Create equity market for small business by having banks form mutual funds.

A nat Bird's commentary on July 8, asserting that banks are looking for sound small-business loans and that government-sponsored securitization will not benefit banks, was on the mark. The situation begs for a next step, however.

As Ms. Bird observed, "Small businesses do not have ready access to the capital markets." And it is the lack of access to equity markets that makes many small businesses unable to obtain credit. They simply are inadequately capitalized to justify bank credit.

One way to rectify this situation is to provide government-subsidized credit to the noncreditworthy, either directly or through guarantees of securitized pools of loans.

Good News, Bad News

This would stimulate business activity enormously but probably would ultimately lead to significant losses for the government-sponsored entity that enhanced the borrower's credit. That would be a legitimate strategy, but one for which future generations are unlikely to thank us.

More productive in the long term would be enabling private parties to create a market for small businesses' equity securities.

I believe there is a natural way to create a equity market for small businesses by using the same banks that lend to them.

Market Obstacles

Factors preventing small businesses from tapping the equity markets are their inability to provide information efficiently and a lack of potential liquidity.

The size of an offering is not sufficient either to warrant the cost of providing and analyzing the necessary information or to provide liquidity to the purchasers. Nor can the entrepreneur afford the time necessary to seek out private venture money, even if it might be available.

I do not advocate that the banks themselves invest in small-business equity. They need more-liquid assets that can be valued correctly.

Individuals and pension plans, however, do have an appetite for long-term investments that are not immediately liquid or subject to current valuation, so long as those investments are sufficiently diversified.

But individuals and small pension plans don't have the time or the expertise to evaluate small businesses and to monitor performance and protect against fraud and illegal self-dealing.

Thus we should put banks, which have the necessary expertise, and investors together by encouraging banks to form mutual funds that invest in small businesses' equity securities.

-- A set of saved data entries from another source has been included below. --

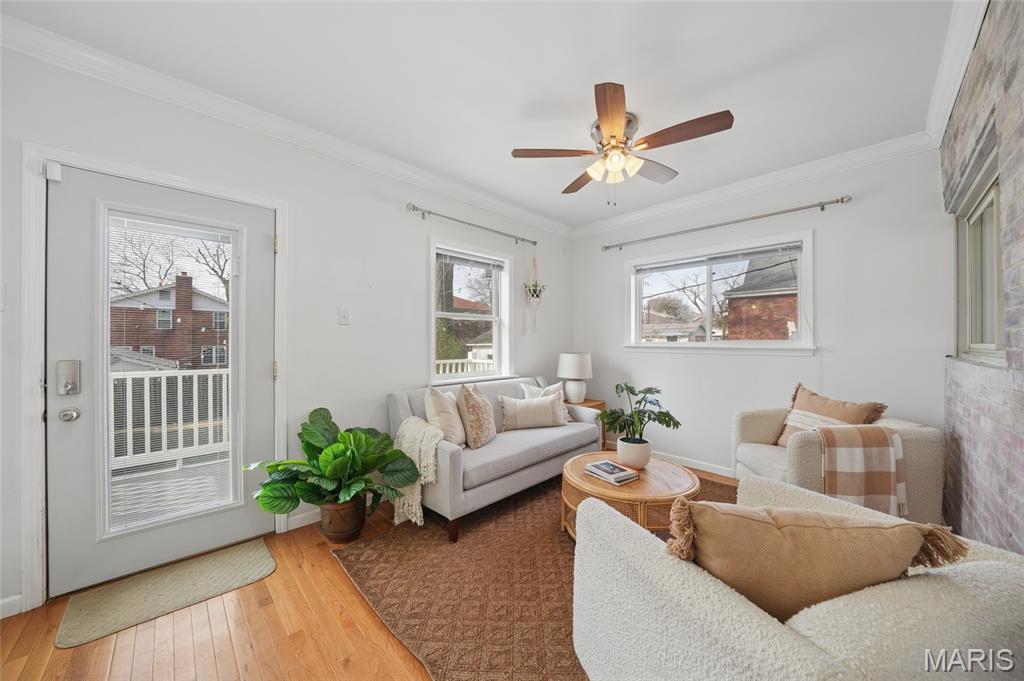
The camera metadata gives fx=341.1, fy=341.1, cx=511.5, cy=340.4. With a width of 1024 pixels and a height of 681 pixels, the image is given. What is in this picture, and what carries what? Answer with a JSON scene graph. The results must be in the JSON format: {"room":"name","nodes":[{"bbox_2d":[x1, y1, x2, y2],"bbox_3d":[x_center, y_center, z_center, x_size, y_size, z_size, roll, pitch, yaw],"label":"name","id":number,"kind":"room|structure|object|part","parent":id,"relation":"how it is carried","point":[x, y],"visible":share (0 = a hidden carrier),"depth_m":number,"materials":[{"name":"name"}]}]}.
{"room":"living room","nodes":[
{"label":"living room","id":0,"kind":"room"},
{"bbox_2d":[0,36,572,616],"bbox_3d":[-1.020,-0.092,2.818,4.978,2.685,0.168,0,0,-45],"label":"left wall","id":1,"kind":"structure","parent":0,"point":[407,257],"depth_m":2.40,"materials":[{"name":"white paint"}]},
{"bbox_2d":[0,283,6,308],"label":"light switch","id":2,"kind":"object","parent":1,"relation":"attached to","point":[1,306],"visible":0.99,"depth_m":1.52,"materials":[{"name":"white plastic"}]},
{"bbox_2d":[0,593,22,618],"bbox_3d":[-2.652,1.211,1.182,1.130,0.088,0.014,0,0,-45],"label":"baseboard","id":3,"kind":"structure","parent":1,"relation":"attached to","point":[5,602],"depth_m":1.55,"materials":[{"name":"white paint"}]},
{"bbox_2d":[22,142,287,611],"bbox_3d":[-1.941,0.177,1.977,1.066,2.155,0.196,0,0,-45],"label":"door frame","id":4,"kind":"structure","parent":1,"relation":"attached to","point":[35,552],"depth_m":1.59,"materials":[{"name":"white paint"}]},
{"bbox_2d":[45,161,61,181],"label":"door sensor","id":5,"kind":"object","parent":4,"relation":"attached to","point":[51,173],"visible":0.96,"depth_m":1.60,"materials":[{"name":"white plastic"}]},
{"bbox_2d":[45,166,273,597],"bbox_3d":[-1.895,0.211,1.937,0.892,2.030,0.124,0,0,-45],"label":"door","id":6,"kind":"structure","parent":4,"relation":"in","point":[263,382],"depth_m":1.78,"materials":[{"name":"white"}]},
{"bbox_2d":[56,359,81,395],"bbox_3d":[-2.127,0.180,1.638,0.066,0.171,0.063,0,0,-45],"label":"door lock","id":7,"kind":"object","parent":6,"relation":"attached to","point":[67,386],"visible":0.97,"depth_m":1.63,"materials":[{"name":"silver metal"}]},
{"bbox_2d":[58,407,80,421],"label":"door knob","id":8,"kind":"object","parent":6,"relation":"attached to","point":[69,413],"visible":0.95,"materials":[{"name":"silver metal"}]},
{"bbox_2d":[107,211,235,535],"bbox_3d":[-1.897,0.186,1.925,0.492,1.644,0.037,0,0,-45],"label":"door blind","id":9,"kind":"object","parent":6,"relation":"attached to","point":[217,421],"visible":0.95,"depth_m":1.90,"materials":[{"name":"white"}]},
{"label":"hinge","id":10,"kind":"part","parent":4,"relation":"part of","materials":[{"name":"gold metal"}]},
{"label":"hinge","id":11,"kind":"part","parent":4,"relation":"part of","materials":[{"name":"gold metal"}]},
{"bbox_2d":[0,10,567,237],"bbox_3d":[0.372,-1.368,1.507,4.730,0.112,3.414,0,0,-45],"label":"crown molding","id":12,"kind":"structure","parent":1,"relation":"attached to","point":[495,203],"depth_m":2.23,"materials":[{"name":"white paint"}]},
{"bbox_2d":[287,508,322,530],"bbox_3d":[-0.654,1.206,3.082,2.383,0.093,0.015,0,0,-45],"label":"baseboard","id":13,"kind":"structure","parent":1,"relation":"attached to","point":[301,525],"depth_m":2.31,"materials":[{"name":"white paint"}]},
{"bbox_2d":[338,307,349,324],"bbox_3d":[-1.226,-0.181,2.491,0.073,0.123,0.017,0,0,-45],"label":"light switch","id":14,"kind":"object","parent":1,"relation":"attached to","point":[345,314],"visible":0.96,"depth_m":2.49,"materials":[{"name":"white plastic"}]},
{"bbox_2d":[429,237,512,384],"bbox_3d":[-0.422,-0.218,3.404,1.025,1.385,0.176,0,0,-45],"label":"window","id":15,"kind":"structure","parent":1,"relation":"in","point":[471,316],"depth_m":3.45,"materials":[{"name":"white glass"}]},
{"bbox_2d":[437,248,504,269],"bbox_3d":[-0.399,-0.799,3.384,0.817,0.099,0.043,0,0,-45],"label":"window blind","id":16,"kind":"object","parent":15,"relation":"attached to","point":[491,265],"visible":0.98,"depth_m":3.35,"materials":[{"name":"grey"}]},
{"bbox_2d":[407,203,539,247],"bbox_3d":[-0.311,-1.099,3.356,1.566,0.073,0.116,0,0,-45],"label":"curtain rod","id":17,"kind":"object","parent":1,"relation":"attached to","point":[413,207],"visible":0.98,"depth_m":3.16,"materials":[{"name":"silver metal"}]},
{"bbox_2d":[524,254,545,331],"bbox_3d":[0.258,-0.562,3.843,0.279,0.939,0.213,0,0,-45],"label":"hanging plant","id":18,"kind":"object","parent":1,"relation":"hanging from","point":[540,290],"visible":0.99,"depth_m":3.83,"materials":[{"name":"green plant"}]},
{"bbox_2d":[0,460,740,680],"bbox_3d":[0.186,1.296,1.680,5.079,0.104,3.434,0,0,-45],"label":"floor","id":19,"kind":"structure","parent":0,"point":[275,576],"depth_m":1.44,"materials":[{"name":"brown wood"}]},
{"bbox_2d":[55,539,276,649],"bbox_3d":[-1.701,1.241,1.755,0.759,0.011,0.459,0,0,-45],"label":"door mat","id":20,"kind":"object","parent":19,"relation":"on","point":[249,558],"visible":0.98,"depth_m":1.68,"materials":[{"name":"beige carpet"}]},
{"bbox_2d":[320,494,366,543],"bbox_3d":[-1.070,1.121,2.187,0.277,0.262,0.282,0,0,-45],"label":"plant pot","id":21,"kind":"object","parent":19,"relation":"on","point":[359,525],"visible":0.76,"depth_m":2.08,"materials":[{"name":"brown ceramic"}]},
{"bbox_2d":[249,408,419,522],"bbox_3d":[-1.059,0.796,2.093,0.851,0.667,0.810,0,0,-45],"label":"potted plant","id":22,"kind":"object","parent":21,"relation":"in","point":[367,439],"visible":0.96,"depth_m":2.04,"materials":[{"name":"green plant"}]},
{"bbox_2d":[331,468,727,680],"bbox_3d":[0.622,1.242,2.125,2.646,0.013,2.307,0,0,-45],"label":"area rug","id":23,"kind":"object","parent":19,"relation":"on","point":[548,548],"visible":0.55,"depth_m":1.72,"materials":[{"name":"brown carpet"}]},
{"bbox_2d":[385,374,602,542],"bbox_3d":[-0.065,0.814,2.960,1.791,0.856,0.871,0,0,-45],"label":"sofa","id":24,"kind":"object","parent":23,"relation":"on","point":[550,433],"visible":0.7,"depth_m":2.53,"materials":[{"name":"grey fabric"}]},
{"bbox_2d":[390,418,443,526],"bbox_3d":[-0.620,0.861,2.326,0.327,0.609,0.446,0,0,-45],"label":"throw blanket","id":25,"kind":"object","parent":24,"relation":"on","point":[395,521],"visible":0.75,"depth_m":2.21,"materials":[{"name":"beige fabric"}]},
{"bbox_2d":[424,385,466,445],"bbox_3d":[-0.491,0.572,2.591,0.232,0.471,0.482,0,0,11],"label":"throw pillow","id":26,"kind":"object","parent":24,"relation":"on","point":[445,413],"visible":0.88,"depth_m":2.45,"materials":[{"name":"beige fabric"}]},
{"bbox_2d":[456,382,496,448],"bbox_3d":[-0.261,0.571,2.679,0.249,0.479,0.464,0,0,18],"label":"throw pillow","id":27,"kind":"object","parent":24,"relation":"on","point":[477,413],"visible":1,"depth_m":2.54,"materials":[{"name":"beige fabric"}]},
{"bbox_2d":[500,394,563,429],"bbox_3d":[0.186,0.642,3.074,0.585,0.290,0.179,0,0,-16],"label":"lumbar pillow","id":28,"kind":"object","parent":24,"relation":"on","point":[520,408],"visible":0.99,"depth_m":3.01,"materials":[{"name":"fabric"}]},
{"bbox_2d":[520,381,570,421],"bbox_3d":[0.342,0.601,3.293,0.478,0.396,0.203,0,0,-22],"label":"throw pillow","id":29,"kind":"object","parent":24,"relation":"on","point":[526,390],"visible":0.37,"depth_m":3.28,"materials":[{"name":"fabric"}]},
{"bbox_2d":[559,450,699,543],"bbox_3d":[0.736,1.025,2.187,0.854,0.405,0.845,0,0,-45],"label":"coffee table","id":30,"kind":"object","parent":23,"relation":"on","point":[680,477],"visible":0.62,"depth_m":1.96,"materials":[{"name":"brown wood"}]},
{"bbox_2d":[584,459,638,484],"bbox_3d":[0.608,0.804,2.106,0.205,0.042,0.267,0,0,-34],"label":"book","id":31,"kind":"object","parent":30,"relation":"on","point":[596,465],"visible":0.99,"depth_m":2.06,"materials":[{"name":"paper"}]},
{"bbox_2d":[616,437,651,469],"bbox_3d":[0.808,0.750,2.269,0.211,0.165,0.214,0,0,-45],"label":"plant pot","id":32,"kind":"object","parent":30,"relation":"on","point":[628,459],"visible":0.88,"depth_m":2.19,"materials":[{"name":"white ceramic"}]},
{"bbox_2d":[598,383,682,448],"bbox_3d":[0.835,0.533,2.254,0.482,0.472,0.493,0,0,-45],"label":"potted plant","id":33,"kind":"object","parent":32,"relation":"in","point":[666,413],"visible":0.98,"depth_m":2.21,"materials":[{"name":"green plant"}]},
{"bbox_2d":[572,474,1023,680],"bbox_3d":[0.801,0.842,1.014,0.946,0.835,0.890,0,0,-21],"label":"armchair","id":34,"kind":"object","parent":23,"relation":"on","point":[754,614],"visible":0.8,"depth_m":0.79,"materials":[{"name":"fabric"}]},
{"bbox_2d":[661,496,968,622],"bbox_3d":[0.730,0.609,0.892,0.666,0.393,0.239,0,0,7],"label":"throw pillow","id":35,"kind":"object","parent":34,"relation":"on","point":[858,531],"visible":0.78,"depth_m":0.83,"materials":[{"name":"beige fabric"}]},
{"bbox_2d":[571,398,605,448],"bbox_3d":[0.741,0.961,3.840,0.475,0.550,0.463,0,0,-45],"label":"side table","id":36,"kind":"object","parent":19,"relation":"on","point":[594,402],"visible":0.18,"depth_m":3.75,"materials":[{"name":"brown wood"}]},
{"bbox_2d":[556,353,592,403],"bbox_3d":[0.704,0.421,3.841,0.392,0.563,0.393,0,0,-45],"label":"table lamp","id":37,"kind":"object","parent":36,"relation":"on","point":[574,376],"visible":0.99,"depth_m":3.71,"materials":[{"name":"white ceramic"}]},
{"bbox_2d":[730,401,944,522],"bbox_3d":[2.086,0.822,2.324,0.835,0.828,0.858,0,0,1],"label":"armchair","id":38,"kind":"object","parent":19,"relation":"on","point":[760,461],"visible":0.48,"depth_m":1.98,"materials":[{"name":"beige fabric"}]},
{"bbox_2d":[775,383,889,446],"bbox_3d":[2.170,0.570,2.374,0.265,0.466,0.555,0,0,-3],"label":"throw pillow","id":39,"kind":"object","parent":38,"relation":"on","point":[836,413],"visible":0.57,"depth_m":2.37,"materials":[{"name":"beige fabric"}]},
{"bbox_2d":[814,424,908,516],"bbox_3d":[1.943,0.746,1.973,0.425,0.488,0.274,0,0,3],"label":"throw blanket","id":40,"kind":"object","parent":38,"relation":"on","point":[892,463],"visible":0.89,"depth_m":1.87,"materials":[{"name":"beige fabric"}]},
{"bbox_2d":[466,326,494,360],"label":"house","id":41,"kind":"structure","parent":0,"point":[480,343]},
{"bbox_2d":[3,0,964,229],"bbox_3d":[0.171,-1.475,1.692,4.767,0.110,3.555,0,0,-45],"label":"ceiling","id":42,"kind":"structure","parent":0,"point":[576,94],"depth_m":1.80,"materials":[{"name":"white paint"}]},
{"bbox_2d":[512,82,732,203],"bbox_3d":[0.703,-1.161,2.269,1.240,0.556,1.248,0,0,-45],"label":"ceiling fan","id":43,"kind":"object","parent":42,"relation":"hanging from","point":[602,114],"visible":0.98,"depth_m":2.15,"materials":[{"name":"metal"}]},
{"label":"fan blade","id":44,"kind":"part","parent":43,"relation":"part of","materials":[{"name":"brown wood"}]},
{"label":"shades","id":45,"kind":"part","parent":43,"relation":"part of","materials":[{"name":"glass"}]},
{"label":"fan blade","id":46,"kind":"part","parent":43,"relation":"part of","materials":[{"name":"brown wood"}]},
{"bbox_2d":[569,145,952,480],"bbox_3d":[1.909,-0.084,3.377,0.160,2.697,3.162,0,0,-45],"label":"back wall","id":47,"kind":"structure","parent":0,"point":[826,225],"depth_m":2.76,"materials":[{"name":"paint"}]},
{"bbox_2d":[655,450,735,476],"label":"baseboard","id":48,"kind":"structure","parent":47,"relation":"attached to","point":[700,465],"depth_m":3.34,"materials":[{"name":"white paint"}]},
{"bbox_2d":[623,230,814,353],"bbox_3d":[1.955,-0.382,3.409,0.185,1.062,1.662,0,0,-45],"label":"window","id":49,"kind":"structure","parent":47,"relation":"in","point":[650,346],"depth_m":3.33,"materials":[{"name":"white glass"}]},
{"bbox_2d":[631,242,801,272],"bbox_3d":[1.910,-0.790,3.372,0.047,0.082,1.445,0,0,-45],"label":"window blind","id":50,"kind":"object","parent":49,"relation":"attached to","point":[764,251],"visible":0.99,"depth_m":3.24,"materials":[{"name":"plastic"}]},
{"bbox_2d":[602,195,852,250],"bbox_3d":[1.838,-1.086,3.326,0.118,0.068,2.114,0,0,-45],"label":"curtain rod","id":51,"kind":"object","parent":47,"relation":"attached to","point":[842,201],"visible":0.97,"depth_m":3.04,"materials":[{"name":"silver metal"}]},
{"bbox_2d":[568,133,934,237],"bbox_3d":[1.773,-1.352,3.297,0.086,0.104,3.028,0,0,-45],"label":"crown molding","id":52,"kind":"structure","parent":47,"relation":"attached to","point":[828,169],"depth_m":2.87,"materials":[{"name":"white paint"}]},
{"bbox_2d":[941,0,1023,555],"bbox_3d":[1.336,-0.101,0.651,4.874,2.715,0.185,0,0,-45],"label":"brick wall","id":53,"kind":"structure","parent":0,"point":[1022,68],"depth_m":1.40,"materials":[{"name":"brick"}]},
{"bbox_2d":[925,0,988,143],"bbox_3d":[1.166,-1.373,0.659,4.566,0.111,0.098,0,0,-45],"label":"crown molding","id":54,"kind":"structure","parent":53,"relation":"attached to","point":[954,90],"depth_m":1.67,"materials":[{"name":"white paint"}]},
{"bbox_2d":[953,134,1003,363],"bbox_3d":[2.287,-0.344,1.589,1.375,0.953,0.112,0,0,-45],"label":"right window","id":55,"kind":"structure","parent":53,"relation":"in","point":[984,330],"depth_m":1.80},
{"label":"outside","id":56,"kind":"structure","parent":0,"visible":0},
{"bbox_2d":[109,274,229,366],"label":"brick house","id":57,"kind":"structure","parent":56,"point":[147,344],"materials":[{"name":"brick"}]},
{"bbox_2d":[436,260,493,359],"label":"tree","id":58,"kind":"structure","parent":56,"point":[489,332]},
{"bbox_2d":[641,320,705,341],"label":"house","id":59,"kind":"structure","parent":56,"point":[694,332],"materials":[{"name":"grey"}]},
{"bbox_2d":[723,252,799,338],"label":"brick house","id":60,"kind":"structure","parent":56,"point":[776,334],"depth_m":10.00,"materials":[{"name":"red brick"}]},
{"label":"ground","id":61,"kind":"structure","parent":56,"visible":0},
{"bbox_2d":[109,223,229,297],"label":"tree","id":62,"kind":"object","parent":61,"relation":"on","point":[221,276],"visible":0.34,"materials":[{"name":"plant"}]},
{"bbox_2d":[109,453,234,530],"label":"deck","id":63,"kind":"structure","parent":61,"relation":"on","point":[151,485],"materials":[{"name":"wood"}]},
{"bbox_2d":[111,367,231,473],"bbox_3d":[-3.433,0.726,3.265,2.692,1.034,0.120,0,0,-45],"label":"deck railing","id":64,"kind":"object","parent":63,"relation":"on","point":[179,392],"visible":0.44,"depth_m":3.34,"materials":[{"name":"white"}]},
{"bbox_2d":[436,357,493,374],"bbox_3d":[-0.806,0.751,5.453,2.099,1.022,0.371,0,0,-45],"label":"porch railing","id":65,"kind":"object","parent":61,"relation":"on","point":[453,368],"visible":0.19,"depth_m":5.46,"materials":[{"name":"white"}]},
{"bbox_2d":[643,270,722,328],"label":"tree","id":66,"kind":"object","parent":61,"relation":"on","point":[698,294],"visible":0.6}
]}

Ideally, community banks would concentrate their small-business mutual funds in local companies. This would be both sensible in terms of their resources and good marketing -- in that it would allow customers to invest in their local economies. Banks with greater geographic scope logically could manage investments in companies in larger geographic areas.

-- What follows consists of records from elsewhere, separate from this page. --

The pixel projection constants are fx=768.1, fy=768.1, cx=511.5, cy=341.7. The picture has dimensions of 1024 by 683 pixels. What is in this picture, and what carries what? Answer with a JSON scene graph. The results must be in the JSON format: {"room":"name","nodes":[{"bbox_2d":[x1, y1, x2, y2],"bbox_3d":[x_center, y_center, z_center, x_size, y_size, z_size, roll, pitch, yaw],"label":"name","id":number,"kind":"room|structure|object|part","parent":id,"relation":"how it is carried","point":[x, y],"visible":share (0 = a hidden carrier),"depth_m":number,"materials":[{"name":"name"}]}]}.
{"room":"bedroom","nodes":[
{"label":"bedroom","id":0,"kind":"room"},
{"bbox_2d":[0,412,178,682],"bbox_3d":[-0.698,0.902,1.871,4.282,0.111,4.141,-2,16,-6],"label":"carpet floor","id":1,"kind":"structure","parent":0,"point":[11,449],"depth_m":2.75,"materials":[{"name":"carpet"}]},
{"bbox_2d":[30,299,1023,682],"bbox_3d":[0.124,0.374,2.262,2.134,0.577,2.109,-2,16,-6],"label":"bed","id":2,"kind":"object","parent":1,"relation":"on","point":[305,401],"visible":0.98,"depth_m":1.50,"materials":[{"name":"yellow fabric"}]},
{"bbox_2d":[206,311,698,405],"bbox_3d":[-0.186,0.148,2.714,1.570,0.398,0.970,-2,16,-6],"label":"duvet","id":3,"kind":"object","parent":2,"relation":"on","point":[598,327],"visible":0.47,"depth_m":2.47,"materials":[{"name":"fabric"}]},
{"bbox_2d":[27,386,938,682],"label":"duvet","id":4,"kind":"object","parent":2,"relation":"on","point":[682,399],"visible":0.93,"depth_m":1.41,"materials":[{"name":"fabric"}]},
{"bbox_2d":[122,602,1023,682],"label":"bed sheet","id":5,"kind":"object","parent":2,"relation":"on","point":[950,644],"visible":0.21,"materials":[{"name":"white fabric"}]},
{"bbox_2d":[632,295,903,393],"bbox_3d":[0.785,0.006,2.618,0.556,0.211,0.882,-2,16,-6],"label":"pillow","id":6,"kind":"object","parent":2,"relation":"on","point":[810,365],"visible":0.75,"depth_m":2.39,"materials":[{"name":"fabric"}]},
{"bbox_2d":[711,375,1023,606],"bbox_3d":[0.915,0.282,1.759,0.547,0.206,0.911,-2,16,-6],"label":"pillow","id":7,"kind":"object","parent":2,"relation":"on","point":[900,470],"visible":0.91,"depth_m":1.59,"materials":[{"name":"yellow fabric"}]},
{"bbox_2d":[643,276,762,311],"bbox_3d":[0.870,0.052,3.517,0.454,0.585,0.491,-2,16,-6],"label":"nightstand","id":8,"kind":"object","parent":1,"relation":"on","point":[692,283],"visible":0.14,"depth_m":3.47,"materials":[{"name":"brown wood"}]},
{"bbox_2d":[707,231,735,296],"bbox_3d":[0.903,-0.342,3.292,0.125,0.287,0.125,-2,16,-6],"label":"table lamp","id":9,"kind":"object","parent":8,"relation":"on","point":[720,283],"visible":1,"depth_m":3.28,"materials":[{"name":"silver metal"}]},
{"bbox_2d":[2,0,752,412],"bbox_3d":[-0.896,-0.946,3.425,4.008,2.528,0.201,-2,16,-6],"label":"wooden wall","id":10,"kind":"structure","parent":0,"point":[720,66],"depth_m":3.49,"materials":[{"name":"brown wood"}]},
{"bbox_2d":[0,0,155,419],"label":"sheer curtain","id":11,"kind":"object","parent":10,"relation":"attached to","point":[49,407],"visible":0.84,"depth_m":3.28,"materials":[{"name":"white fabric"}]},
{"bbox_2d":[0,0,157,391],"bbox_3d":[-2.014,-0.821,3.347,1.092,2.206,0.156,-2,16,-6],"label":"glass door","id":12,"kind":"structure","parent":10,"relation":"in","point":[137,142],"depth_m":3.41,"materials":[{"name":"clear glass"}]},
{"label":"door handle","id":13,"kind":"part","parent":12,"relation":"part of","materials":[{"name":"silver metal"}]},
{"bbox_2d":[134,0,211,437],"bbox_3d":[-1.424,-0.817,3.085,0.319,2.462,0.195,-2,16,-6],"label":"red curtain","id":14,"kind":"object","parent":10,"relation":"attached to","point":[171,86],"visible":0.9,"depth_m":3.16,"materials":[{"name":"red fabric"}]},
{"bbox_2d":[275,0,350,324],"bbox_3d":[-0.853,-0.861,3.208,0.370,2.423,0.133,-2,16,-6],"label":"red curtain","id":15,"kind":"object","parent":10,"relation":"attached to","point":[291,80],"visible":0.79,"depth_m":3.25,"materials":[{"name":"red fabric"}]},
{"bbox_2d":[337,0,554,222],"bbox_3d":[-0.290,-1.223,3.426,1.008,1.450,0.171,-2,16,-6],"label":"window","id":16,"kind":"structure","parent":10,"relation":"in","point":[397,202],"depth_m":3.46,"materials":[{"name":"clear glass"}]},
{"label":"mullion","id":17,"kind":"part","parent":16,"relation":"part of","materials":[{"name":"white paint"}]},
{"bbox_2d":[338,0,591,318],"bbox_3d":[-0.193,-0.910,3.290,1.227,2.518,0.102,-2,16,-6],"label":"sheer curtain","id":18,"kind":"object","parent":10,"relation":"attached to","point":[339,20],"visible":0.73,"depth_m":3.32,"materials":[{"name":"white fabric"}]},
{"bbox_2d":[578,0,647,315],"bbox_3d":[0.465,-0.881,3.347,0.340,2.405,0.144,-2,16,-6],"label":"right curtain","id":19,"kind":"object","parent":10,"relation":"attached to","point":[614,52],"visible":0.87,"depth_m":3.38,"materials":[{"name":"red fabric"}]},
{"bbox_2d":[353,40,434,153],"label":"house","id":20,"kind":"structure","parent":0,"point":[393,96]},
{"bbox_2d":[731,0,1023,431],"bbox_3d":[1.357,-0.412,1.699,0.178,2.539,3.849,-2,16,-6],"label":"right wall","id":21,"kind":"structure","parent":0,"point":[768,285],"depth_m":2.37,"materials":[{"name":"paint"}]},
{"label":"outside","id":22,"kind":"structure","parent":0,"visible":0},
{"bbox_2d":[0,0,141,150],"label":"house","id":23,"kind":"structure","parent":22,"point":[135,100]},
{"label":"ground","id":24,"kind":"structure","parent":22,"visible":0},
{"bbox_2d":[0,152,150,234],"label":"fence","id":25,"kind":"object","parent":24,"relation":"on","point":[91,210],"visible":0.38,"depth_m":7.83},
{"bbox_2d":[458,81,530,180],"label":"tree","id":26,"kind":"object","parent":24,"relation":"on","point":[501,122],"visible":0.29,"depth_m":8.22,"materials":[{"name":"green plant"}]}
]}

Naturally, there are some technical, legal, and marketing issues that would have to be dealt with.

These mutual funds should be exempted from Glass-Steagall Act restrictions; the Investment Company Act's pricing and liquidity rules would have to be modified to take account of the illiquidity of the underlying securities; and perhaps some form of tax benefit or deferral should be provided to the investors.

In addition, the natural issue of potential conflicts of interests of the local bank as manager of the mutual fund, lender, and depository would have to be worked out. And there would have to be mechanisms to provide eventual liquidity to the investing mutual funds and to their stockholders.

An Ideal New Investment

The basic point is that access to capital markets has permitted American companies to grow and flourish. There is tremendous liquidity in our capital markets in general, and this liquidity is seeking new productive forms of investment.

The small company, in the form of a diversified portfolio, is an ideal new investment. It would have good potential for long-term returns and would spur the economy. Interestingly, community banks are the institutions in the best position to create these new entities.

Mr. Lowy, a partner in the New York law firm of Lowy & Tallackson, is the author of "High Rollers: Inside the Savings and Loan Debacle."